Look through the listing and locate every line containing the word "Care"; copy those lines.

+++ Dataset content +++

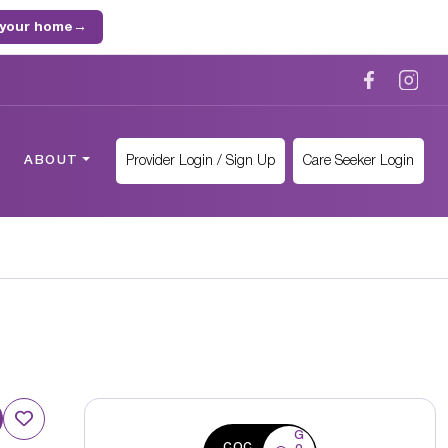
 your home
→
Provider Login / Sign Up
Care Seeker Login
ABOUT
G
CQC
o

+++
+++ Dataset content +++

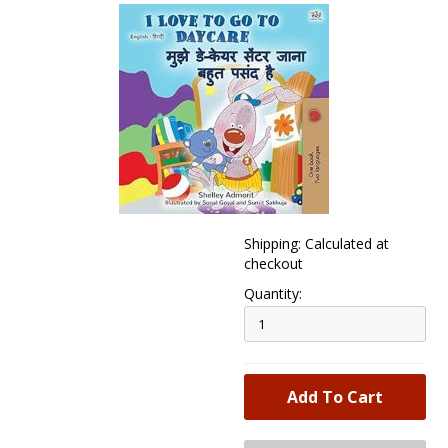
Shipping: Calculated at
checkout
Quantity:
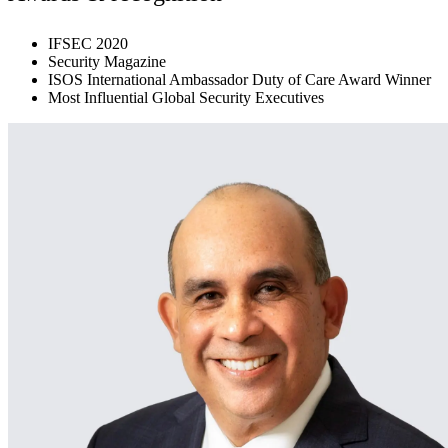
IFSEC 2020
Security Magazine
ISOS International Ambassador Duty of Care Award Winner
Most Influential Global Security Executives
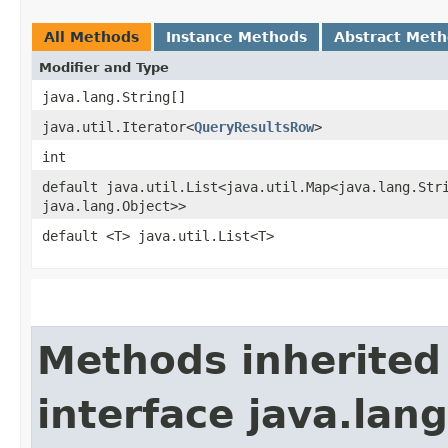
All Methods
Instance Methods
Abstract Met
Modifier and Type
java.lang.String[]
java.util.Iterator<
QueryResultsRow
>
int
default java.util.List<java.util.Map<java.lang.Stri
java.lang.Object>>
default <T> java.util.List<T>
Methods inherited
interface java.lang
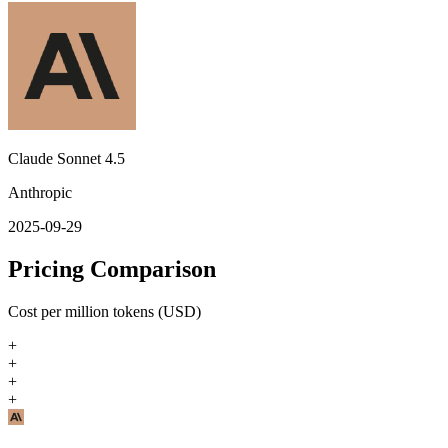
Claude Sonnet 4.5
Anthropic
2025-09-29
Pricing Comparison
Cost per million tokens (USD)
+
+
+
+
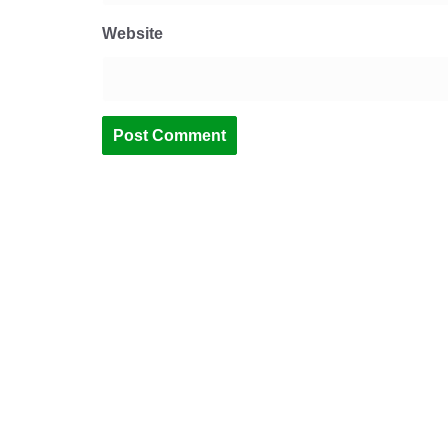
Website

+++

**Response for this exercise**
Care Seeker Login
ISOS International Ambassador Duty of Care Award Winner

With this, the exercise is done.